Continuing its commitment to open-source initiatives, Meta has unveiled a new AI benchmark named FACET. FACET, short for “Fairness in Computer Vision Evaluation,” serves as a tool to assess the impartiality of AI models designed for classifying and detecting objects, including individuals, in photos and videos.
This dataset comprises 32,000 images featuring 50,000 individuals meticulously annotated by human annotators. FACET covers various categories such as occupations and activities, including “basketball player,” “disc jockey,” and “doctor,” as well as demographic and physical attributes. This comprehensive approach enables deep evaluations of biases against these categories.
Meta expressed its intent behind releasing FACET in a blog post shared with TechCrunch, stating, “By releasing FACET, our goal is to enable researchers and practitioners to perform similar benchmarking to better understand the disparities present in their own models and monitor the impact of mitigations put in place to gain deeper insights into potential disparities within their own models and track the effectiveness of measures taken to address fairness issues, we urge researchers to employ FACET as a benchmarking tool. We also encourage researchers to utilize FACET for assessing fairness in various vision and multimodal tasks.

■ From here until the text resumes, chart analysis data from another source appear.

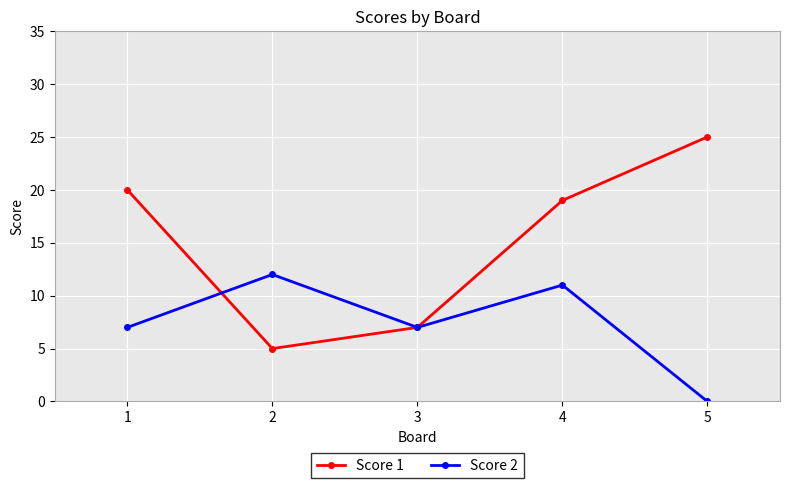

Is it true that Score 1 equals 27 at 1?

False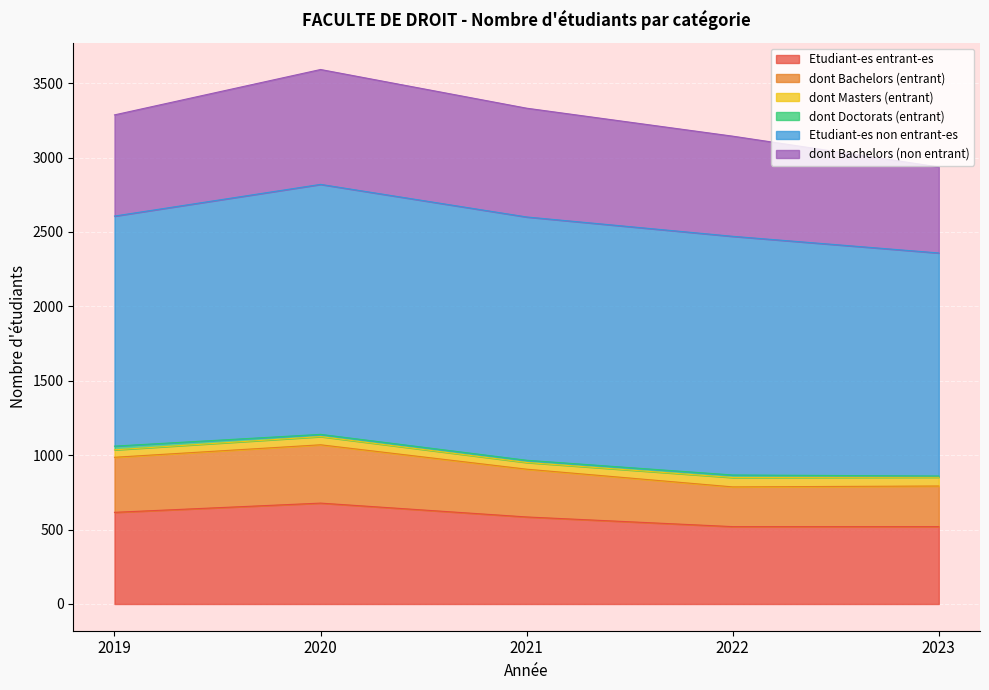

Reading left to right, list all the values displayed in this chart.

Etudiant-es entrant-es: 616	678	585	520	520
dont Bachelors (entrant): 370	392	321	267	273
dont Masters (entrant): 50	55	45	63	59
dont Doctorats (entrant): 25	15	15	17	8
Etudiant-es non entrant-es: 1546	1680	1635	1604	1499
dont Bachelors (non entrant): 680	772	731	673	578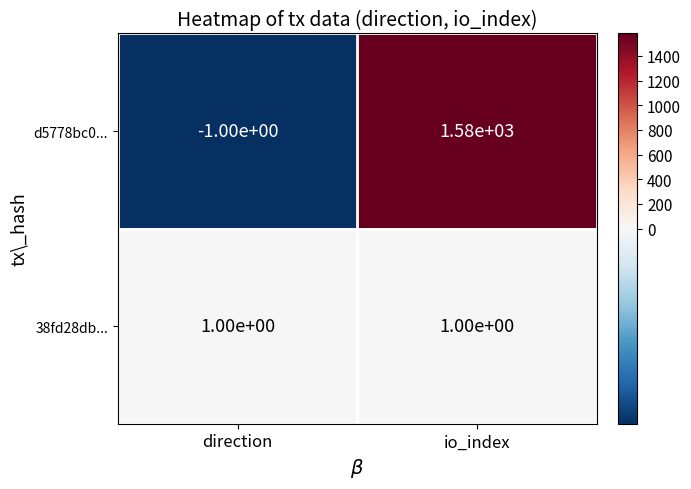

Which series changed the most between direction and io_index?

d5778bc0...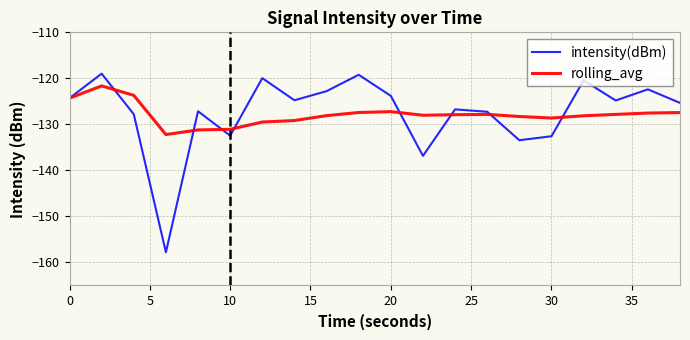

How many series are shown in this chart?

2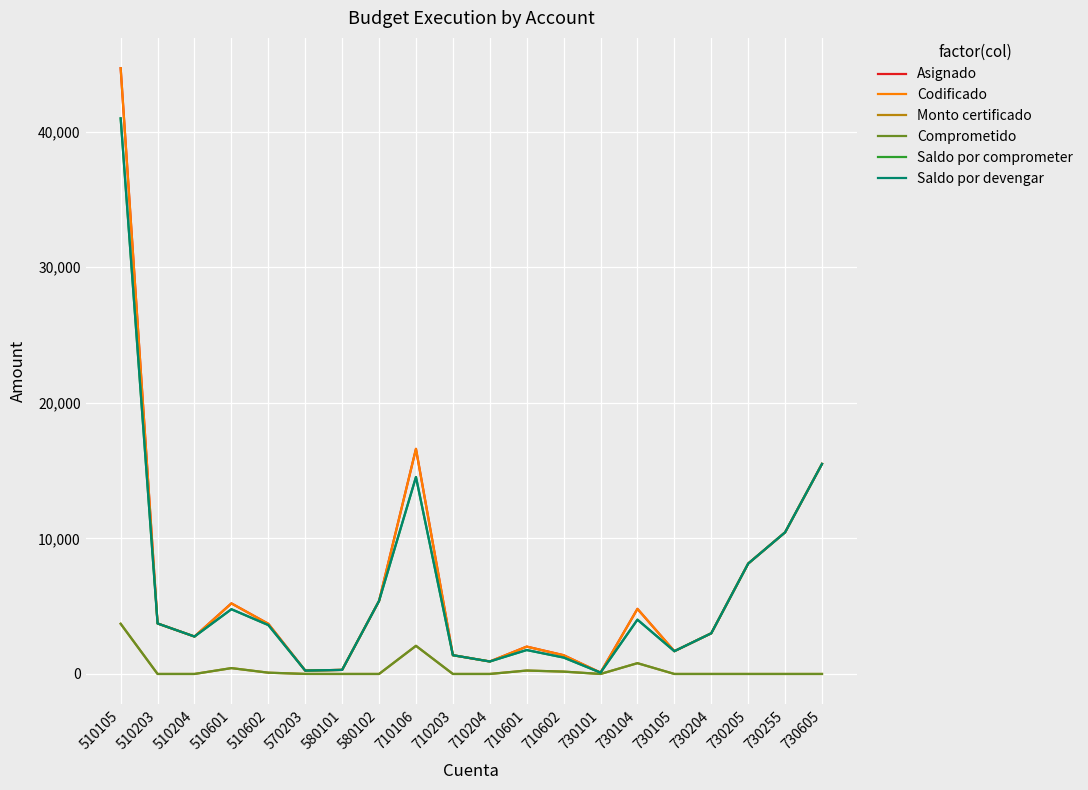

True or false: Monto certificado and Comprometido cross at least once.

False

While the concept of benchmarks for examining biases in computer vision algorithms is not new, Meta’s FACET claims to be more thorough than its predecessors. It seeks to answer questions such as whether models exhibit biases in classifying people based on gender presentation or physical attributes like hair type.
FACET was created by having annotators label images for demographic attributes, physical characteristics, and classes, combined with labels from Meta’s Segment Anything 1 Billion datasets. However, it remains unclear whether the individuals depicted in the images were informed about their use for this purpose. Moreover, the recruitment process for annotators and their compensation is not detailed in the blog post.
Historically, many annotators employed for AI dataset labeling have come from lower-income countries, raising concerns about fair compensation. In the context of this discussion, it is essential to note the recent scrutiny of annotation firms paying workers low rates and delaying payments.
According to Meta’s white paper detailing FACET’s development, annotators were described as “trained experts” from various geographic regions, including North America, Latin America, the Middle East, Africa, Southeast Asia, and East Asia. They were compensated based on an hourly wage specific to their respective countries.
Putting aside potential issues surrounding its origins, Meta states that FACET can be used to assess various AI models across different demographic attributes, including classification, detection, instance segmentation, and visual grounding. As a test case, Meta applied FACET to its own DINOv2 computer vision algorithm and identified biases in gender presentation and stereotypical identification of certain professions.
Meta acknowledges that no benchmark is flawless and acknowledges the potential limitations of FACET in capturing real-world concepts and demographic groups. They have also made a web-based dataset explorer tool available, with the stipulation that developers use FACET solely for evaluation, testing, and benchmarking purposes and refrain from training computer vision models on it.